Une plainte a été déposée contre l’une des membres du conseil d’administration du Collectif 50/50, qui défend les droits des femmes dans le monde du cinéma. Si l’affaire est si sensible, c’est qu’elle réunit tous les débats qui traversent le mouvement féministe.
« On se rend compte qu’on n’était pas préparées à ça… Nul n’est à l’abri de situations pareilles. C’est dramatique, c’est douloureux et, en même temps, c’est pour nous un exercice d’humilité. » Jusqu’à peu, Laurence Lascary était l’une des trois coprésidentes du Collectif 50/50, qui œuvre à l’égalité des droits des femmes – leur visibilité, leur statut, leurs salaires, et la lutte contre les agressions sexuelles – dans le monde du cinéma. C’était avant « l’affaire ». Car, le 11 mars, une militante féministe invitée à une soirée informelle du collectif a accusé une autre femme, membre de son conseil d’administration, d’avoir eu à son égard un geste inapproprié. Depuis, 50/50 a littéralement volé en éclats.
Le mouvement est apparu il y a quatre ans sur la scène médiatique avec la photo de ces 82 femmes, actrices, réalisatrices, productrices, montant les marches du Festival de Cannes.
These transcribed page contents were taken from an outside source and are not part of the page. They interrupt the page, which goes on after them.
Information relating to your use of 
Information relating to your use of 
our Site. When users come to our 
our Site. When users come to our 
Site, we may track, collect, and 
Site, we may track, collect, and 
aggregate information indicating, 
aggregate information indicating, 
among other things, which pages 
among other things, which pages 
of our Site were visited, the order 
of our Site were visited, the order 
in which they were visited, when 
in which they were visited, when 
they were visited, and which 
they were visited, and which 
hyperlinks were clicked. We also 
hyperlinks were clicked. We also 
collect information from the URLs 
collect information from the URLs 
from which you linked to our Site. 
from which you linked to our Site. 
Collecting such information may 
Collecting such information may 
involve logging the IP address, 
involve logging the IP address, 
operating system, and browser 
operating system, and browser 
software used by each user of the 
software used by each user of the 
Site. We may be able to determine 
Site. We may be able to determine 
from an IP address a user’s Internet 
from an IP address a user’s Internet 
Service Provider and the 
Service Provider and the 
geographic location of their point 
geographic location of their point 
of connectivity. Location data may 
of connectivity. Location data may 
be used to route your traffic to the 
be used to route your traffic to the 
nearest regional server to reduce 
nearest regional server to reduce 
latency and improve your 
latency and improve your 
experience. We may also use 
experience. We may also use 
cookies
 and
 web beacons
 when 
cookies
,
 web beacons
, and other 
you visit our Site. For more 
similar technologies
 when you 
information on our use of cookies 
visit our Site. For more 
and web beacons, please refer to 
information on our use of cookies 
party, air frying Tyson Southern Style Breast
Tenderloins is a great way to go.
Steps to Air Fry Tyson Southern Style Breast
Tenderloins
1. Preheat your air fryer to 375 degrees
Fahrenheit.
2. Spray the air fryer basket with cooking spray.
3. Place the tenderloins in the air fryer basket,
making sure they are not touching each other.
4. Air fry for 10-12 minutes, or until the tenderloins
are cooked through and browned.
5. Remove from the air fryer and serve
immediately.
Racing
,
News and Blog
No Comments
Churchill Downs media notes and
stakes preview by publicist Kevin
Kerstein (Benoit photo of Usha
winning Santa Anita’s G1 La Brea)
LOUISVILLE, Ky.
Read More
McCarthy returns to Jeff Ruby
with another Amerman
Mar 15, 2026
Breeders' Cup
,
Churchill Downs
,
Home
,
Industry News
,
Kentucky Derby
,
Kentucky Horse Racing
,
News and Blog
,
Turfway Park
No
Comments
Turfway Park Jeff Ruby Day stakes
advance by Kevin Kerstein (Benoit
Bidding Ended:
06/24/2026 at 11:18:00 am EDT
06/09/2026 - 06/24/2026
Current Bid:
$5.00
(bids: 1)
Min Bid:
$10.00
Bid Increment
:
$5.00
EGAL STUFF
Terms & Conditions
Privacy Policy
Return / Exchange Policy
Dès lors, fortes de leur millier d’adhérents et d’adhérentes, mais aussi de leur diversité de profils, elles se sont faites fourmis et ont obtenu des avancées saluées partout, obligeant ici à des quotas, là à des bonus pour la production de films où la parité des films est respectée, rédigeant un Livre blanc sur les violences sexuelles ou mettant en place des mentorats. Trois salariées, un conseil d’administration de vingt et une personnes et un bureau.
Tout ça, évidemment, ne va pas sans tensions. Et la pandémie a raidi les positions. En visioconférence, les points de vue deviennent plus tranchés. « Les différences qu’on avait réussi à additionner ne s’additionnaient plus », confie l’une des administratrices. Et puis, avec des ateliers et des assemblées mis en veilleuse, le noyau dur du conseil s’est éloigné des adhérents. Il faut redynamiser la machine. Un séminaire est donc programmé pour le samedi 12 mars. Et, histoire de mettre de la joie dans tout ça, des retrouvailles informelles sont organisées la veille.
(…) L’autre hiatus, c’est l’intersectionnalité ou, pour le résumer autrement, la double peine d’être à la fois femme et racisée. (…) Qu’en l’occurrence la plaignante soit comédienne et noire quand l’accusée est productrice et blanche conforte ceux qui théorisent toute violence sexuelle comme une question dominant-dominé. Et que la productrice ait touché les cheveux de la comédienne – de ce geste-là, il y a beaucoup de témoins – peut déjà, en soi, être considéré par certains comme un crime moral.